Para entender melhor o contexto: a Agência Nacional de Aviação Civil (Anac) emitiu, em 13 de dezembro de 2016, a Resolução 400, cuja finalidade é dispor sobre as condições gerais de transporte aéreo. Dentre algumas novidades, encontra-se a necessidade de efetuar o despacho de bagagens mediante pagamento para tal serviço. A fundamentação para tal mudança era de que haveria maior competitividade, como nos Estados Unidos, e preços mais atrativos para os passageiros[1].

Vale notar que tais expectativas foram esperadas, inclusive, na esfera judicial. A 10ª Vara Federal do Ceará julgou improcedente, em 10 de março de 2017, ação civil pública (ACP 0816363-41.2016.4.05.8100) em face da Anac[2] com o referido decisum fundamentado em harmonia ao que fora exposto pela agência:

A desregulamentação nesse tocante proporciona, estimula a abertura ao ingresso de novos atores no mercado, o que aumentará a oferta e ampliará a concorrência, trazendo inequívocos benefícios ao consumidor, se não imediatamente, seguramente a médio ou longo prazo. A desregulamentação permitirá, ao menos, em um curto prazo, o fornecimento, pelas companhias aéreas, de tarifas mais baratas a passageiros que desejem viajar sem ou com pouca bagagem despachada, sem que esses consumidores tenham que arcar com os custos de uma franquia que não pretendem utilizar”.

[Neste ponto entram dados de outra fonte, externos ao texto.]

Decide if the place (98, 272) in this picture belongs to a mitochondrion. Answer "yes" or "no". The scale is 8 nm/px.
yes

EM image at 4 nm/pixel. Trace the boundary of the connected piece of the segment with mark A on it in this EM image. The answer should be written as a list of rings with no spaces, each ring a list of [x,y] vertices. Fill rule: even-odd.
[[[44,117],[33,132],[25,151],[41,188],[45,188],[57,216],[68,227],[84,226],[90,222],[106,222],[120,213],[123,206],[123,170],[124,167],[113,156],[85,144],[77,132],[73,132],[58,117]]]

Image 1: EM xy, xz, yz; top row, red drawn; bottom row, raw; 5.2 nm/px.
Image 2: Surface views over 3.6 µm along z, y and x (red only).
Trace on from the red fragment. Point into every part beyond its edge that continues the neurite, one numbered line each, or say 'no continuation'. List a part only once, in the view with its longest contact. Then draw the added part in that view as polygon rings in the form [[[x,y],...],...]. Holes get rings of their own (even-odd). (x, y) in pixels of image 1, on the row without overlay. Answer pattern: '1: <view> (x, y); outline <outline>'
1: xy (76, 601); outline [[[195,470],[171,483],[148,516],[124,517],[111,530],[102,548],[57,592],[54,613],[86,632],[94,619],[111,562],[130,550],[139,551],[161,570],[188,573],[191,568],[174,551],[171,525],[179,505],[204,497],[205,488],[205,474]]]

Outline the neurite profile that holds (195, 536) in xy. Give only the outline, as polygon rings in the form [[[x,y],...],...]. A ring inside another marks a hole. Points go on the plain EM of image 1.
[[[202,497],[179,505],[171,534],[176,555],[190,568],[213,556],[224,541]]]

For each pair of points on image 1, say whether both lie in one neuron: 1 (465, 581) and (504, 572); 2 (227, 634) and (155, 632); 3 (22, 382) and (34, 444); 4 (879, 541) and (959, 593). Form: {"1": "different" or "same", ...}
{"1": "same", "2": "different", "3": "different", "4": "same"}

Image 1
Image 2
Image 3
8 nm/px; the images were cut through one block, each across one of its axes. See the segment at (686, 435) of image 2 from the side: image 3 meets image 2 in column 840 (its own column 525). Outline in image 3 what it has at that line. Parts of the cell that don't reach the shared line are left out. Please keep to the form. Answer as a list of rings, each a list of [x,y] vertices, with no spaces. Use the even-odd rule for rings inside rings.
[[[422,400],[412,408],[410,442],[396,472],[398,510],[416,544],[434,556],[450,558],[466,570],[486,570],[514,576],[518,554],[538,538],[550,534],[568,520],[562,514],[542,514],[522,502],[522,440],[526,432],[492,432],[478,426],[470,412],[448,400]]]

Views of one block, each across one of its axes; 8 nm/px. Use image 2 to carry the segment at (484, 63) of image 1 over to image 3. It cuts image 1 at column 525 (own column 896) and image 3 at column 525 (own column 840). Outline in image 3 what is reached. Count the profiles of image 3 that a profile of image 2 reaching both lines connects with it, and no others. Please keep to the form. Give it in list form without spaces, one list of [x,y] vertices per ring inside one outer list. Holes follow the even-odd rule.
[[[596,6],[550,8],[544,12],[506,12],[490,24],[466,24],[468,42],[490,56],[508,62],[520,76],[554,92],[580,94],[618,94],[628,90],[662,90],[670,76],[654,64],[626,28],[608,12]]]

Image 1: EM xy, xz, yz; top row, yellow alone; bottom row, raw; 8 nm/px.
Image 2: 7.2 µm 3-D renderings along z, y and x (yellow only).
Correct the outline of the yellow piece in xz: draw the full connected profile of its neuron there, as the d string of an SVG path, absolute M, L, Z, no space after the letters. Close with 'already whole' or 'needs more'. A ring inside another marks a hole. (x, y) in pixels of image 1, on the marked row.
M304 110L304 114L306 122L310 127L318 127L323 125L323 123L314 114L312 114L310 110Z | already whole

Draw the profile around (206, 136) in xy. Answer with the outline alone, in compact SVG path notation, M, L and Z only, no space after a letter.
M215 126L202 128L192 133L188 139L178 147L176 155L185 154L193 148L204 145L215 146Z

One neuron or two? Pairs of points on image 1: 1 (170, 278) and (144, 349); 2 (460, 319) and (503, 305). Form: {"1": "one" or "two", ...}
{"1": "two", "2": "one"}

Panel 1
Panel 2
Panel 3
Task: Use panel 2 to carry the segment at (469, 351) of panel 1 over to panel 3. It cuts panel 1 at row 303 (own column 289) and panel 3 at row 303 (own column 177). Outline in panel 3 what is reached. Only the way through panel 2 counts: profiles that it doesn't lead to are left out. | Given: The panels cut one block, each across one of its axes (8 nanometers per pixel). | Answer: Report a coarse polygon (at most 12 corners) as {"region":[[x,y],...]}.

Entretanto, tais expectativas não foram atendidas. Não houve o ingresso dos novos atores, mas, sim, permanece o velho elenco. Elenco este chamado, em sua roda de mercado, de oligopolista. Enquanto o Brasil tem mercado aéreo controlado por quatro companhias, os EUA, país paradigma, possuem 18 empresas[3]. Quanto às passagens, segundo o IBGE[4] e a Fundação Getulio Vargas[5], o curto prazo mostrou que elas ficaram mais caras.

Assim sendo, ao fazer uma revisão da norma à luz da AED, verifica-se que tal resolução não é justa, tampouco eficiente sob o ponto de vista da coletividade. Eficiência essa cobrada pela ética consequencialista da AED.

No julgamento lembrado no início deste artigo, o ministro Luís Roberto Barroso, ao proferir o seu voto na Ação Direta da Inconstitucionalidade 5.766[6], sobre as reformas trabalhistas, afirmou que o congestionamento de reclamações ajuizadas naquela área compromete a qualidade do serviço jurisdicional. Para tanto, o mesmo trouxe à reflexão a Tragédia dos Comuns.

A Tragédia dos Comuns é, à luz de Garrett Hardin[7], a situação de quando o uso de um bem comum, finito, é permitido para cada indivíduo, a fim de atender ao seu próprio interesse, com liberdade ilimitada de exploração até ruir aquele recurso e, por consequência, gerar o prejuízo de todos. No caso em debate, em analogia à tragédia, verifica-se que a autonomia dada às companhias aéreas não atende aos interesses dos seus usuários. Apenas das próprias.

Ademais, tal situação vai de encontro à Teoria dos Motivos Determinantes, quando a validade do ato administrativo depende da correspondência entre os motivos neles expostos e a existência concreta dos fatos que ensejaram a sua edição. De acordo com Rafael Oliveira[8], a motivação representa um instrumento fundamental para a ampliação e a efetividade do controle externo do ato, especialmente pelo Judiciário.

Tal controle externo, do Judiciário, como apresentado antes, merece ser novamente realizado, tendo em vista que as expectativas não foram atendidas. No mesmo sentido, mas na área administrativa, a Anac poderia gozar do seu poder de polícia — especificamente a autotutela — para rever a eficiência do ato administrativo ora criticado.

Seria mais honesto fundamentar a resolução no viés da função social das companhias aéreas, uma vez que, no momento frágil da economia, deveriam reformular suas atividades a fim de que fossem mantidos os empregos dos seus funcionários. Seria uma motivação real, austera, empresarial e não frustraria os seus usuários e controladores internos e externos.

Enquanto as ideias não corresponderem aos fatos, continuaremos em atraso, e o tempo não para. O tempo voa e não perdoa, com alto custo ao consumidor.